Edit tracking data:
○ ○ ○ ○

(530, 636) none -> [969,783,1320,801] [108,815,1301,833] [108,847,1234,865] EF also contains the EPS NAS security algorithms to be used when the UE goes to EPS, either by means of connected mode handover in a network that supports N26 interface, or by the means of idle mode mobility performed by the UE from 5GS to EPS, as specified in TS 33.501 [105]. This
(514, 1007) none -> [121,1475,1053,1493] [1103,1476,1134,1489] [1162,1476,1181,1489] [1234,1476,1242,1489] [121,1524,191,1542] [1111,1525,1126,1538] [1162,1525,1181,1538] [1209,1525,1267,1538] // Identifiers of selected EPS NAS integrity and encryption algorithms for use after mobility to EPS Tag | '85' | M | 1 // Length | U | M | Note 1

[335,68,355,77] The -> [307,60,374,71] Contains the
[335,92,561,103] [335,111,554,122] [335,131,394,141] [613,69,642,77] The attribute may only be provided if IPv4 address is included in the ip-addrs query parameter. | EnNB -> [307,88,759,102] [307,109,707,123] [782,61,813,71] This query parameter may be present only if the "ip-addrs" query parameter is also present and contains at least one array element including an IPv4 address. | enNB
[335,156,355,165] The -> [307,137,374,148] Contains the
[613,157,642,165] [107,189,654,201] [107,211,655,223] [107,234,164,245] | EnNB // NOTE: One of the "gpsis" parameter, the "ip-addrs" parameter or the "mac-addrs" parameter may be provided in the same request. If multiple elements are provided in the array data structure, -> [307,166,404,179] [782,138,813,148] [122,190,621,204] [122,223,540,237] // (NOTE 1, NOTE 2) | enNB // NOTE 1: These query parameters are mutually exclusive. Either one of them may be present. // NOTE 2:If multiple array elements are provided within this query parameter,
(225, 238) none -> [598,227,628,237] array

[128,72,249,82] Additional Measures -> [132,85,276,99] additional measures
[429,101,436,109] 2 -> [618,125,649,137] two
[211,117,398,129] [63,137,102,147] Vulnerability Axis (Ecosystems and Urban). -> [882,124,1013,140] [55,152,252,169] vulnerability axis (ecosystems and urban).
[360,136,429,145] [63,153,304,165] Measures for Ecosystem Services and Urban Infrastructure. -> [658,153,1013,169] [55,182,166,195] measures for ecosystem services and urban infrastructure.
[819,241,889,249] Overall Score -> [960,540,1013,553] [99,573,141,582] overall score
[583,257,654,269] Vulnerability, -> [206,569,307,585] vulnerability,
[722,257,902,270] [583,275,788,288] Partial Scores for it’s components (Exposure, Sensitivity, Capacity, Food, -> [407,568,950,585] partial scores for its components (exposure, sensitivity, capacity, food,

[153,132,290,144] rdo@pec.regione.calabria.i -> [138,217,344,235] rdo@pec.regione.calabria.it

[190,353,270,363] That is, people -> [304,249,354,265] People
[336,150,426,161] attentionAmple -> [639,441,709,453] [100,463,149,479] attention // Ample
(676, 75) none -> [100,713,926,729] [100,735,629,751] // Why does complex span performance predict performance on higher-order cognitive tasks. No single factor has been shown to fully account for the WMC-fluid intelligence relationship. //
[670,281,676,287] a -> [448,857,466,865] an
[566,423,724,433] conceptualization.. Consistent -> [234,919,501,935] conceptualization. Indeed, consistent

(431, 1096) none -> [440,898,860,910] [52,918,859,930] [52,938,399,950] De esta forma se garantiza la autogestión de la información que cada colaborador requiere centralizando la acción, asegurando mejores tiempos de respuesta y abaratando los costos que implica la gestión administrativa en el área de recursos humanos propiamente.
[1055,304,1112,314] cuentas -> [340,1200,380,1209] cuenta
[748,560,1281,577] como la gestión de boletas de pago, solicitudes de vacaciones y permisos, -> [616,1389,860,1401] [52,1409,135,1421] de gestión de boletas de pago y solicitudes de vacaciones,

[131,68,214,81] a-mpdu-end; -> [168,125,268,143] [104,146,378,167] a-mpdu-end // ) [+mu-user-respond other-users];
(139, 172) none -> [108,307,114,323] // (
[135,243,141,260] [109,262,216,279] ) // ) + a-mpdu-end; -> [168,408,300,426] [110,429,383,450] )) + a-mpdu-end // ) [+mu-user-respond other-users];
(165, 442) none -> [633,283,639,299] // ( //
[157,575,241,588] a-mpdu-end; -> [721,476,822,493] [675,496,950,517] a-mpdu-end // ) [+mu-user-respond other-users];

○ ○ ○ ○

== Problem details ==
For this exercise, output exactly the lines above from the line with "(225, 238) none -> [598,227,628,237] array" to the line with "[1055,304,1112,314] cuentas ->", counting both, and leave out the rest.

== Task answer ==
(225, 238) none -> [598,227,628,237] array

[128,72,249,82] Additional Measures -> [132,85,276,99] additional measures
[429,101,436,109] 2 -> [618,125,649,137] two
[211,117,398,129] [63,137,102,147] Vulnerability Axis (Ecosystems and Urban). -> [882,124,1013,140] [55,152,252,169] vulnerability axis (ecosystems and urban).
[360,136,429,145] [63,153,304,165] Measures for Ecosystem Services and Urban Infrastructure. -> [658,153,1013,169] [55,182,166,195] measures for ecosystem services and urban infrastructure.
[819,241,889,249] Overall Score -> [960,540,1013,553] [99,573,141,582] overall score
[583,257,654,269] Vulnerability, -> [206,569,307,585] vulnerability,
[722,257,902,270] [583,275,788,288] Partial Scores for it’s components (Exposure, Sensitivity, Capacity, Food, -> [407,568,950,585] partial scores for its components (exposure, sensitivity, capacity, food,

[153,132,290,144] rdo@pec.regione.calabria.i -> [138,217,344,235] rdo@pec.regione.calabria.it

[190,353,270,363] That is, people -> [304,249,354,265] People
[336,150,426,161] attentionAmple -> [639,441,709,453] [100,463,149,479] attention // Ample
(676, 75) none -> [100,713,926,729] [100,735,629,751] // Why does complex span performance predict performance on higher-order cognitive tasks. No single factor has been shown to fully account for the WMC-fluid intelligence relationship. //
[670,281,676,287] a -> [448,857,466,865] an
[566,423,724,433] conceptualization.. Consistent -> [234,919,501,935] conceptualization. Indeed, consistent

(431, 1096) none -> [440,898,860,910] [52,918,859,930] [52,938,399,950] De esta forma se garantiza la autogestión de la información que cada colaborador requiere centralizando la acción, asegurando mejores tiempos de respuesta y abaratando los costos que implica la gestión administrativa en el área de recursos humanos propiamente.
[1055,304,1112,314] cuentas -> [340,1200,380,1209] cuenta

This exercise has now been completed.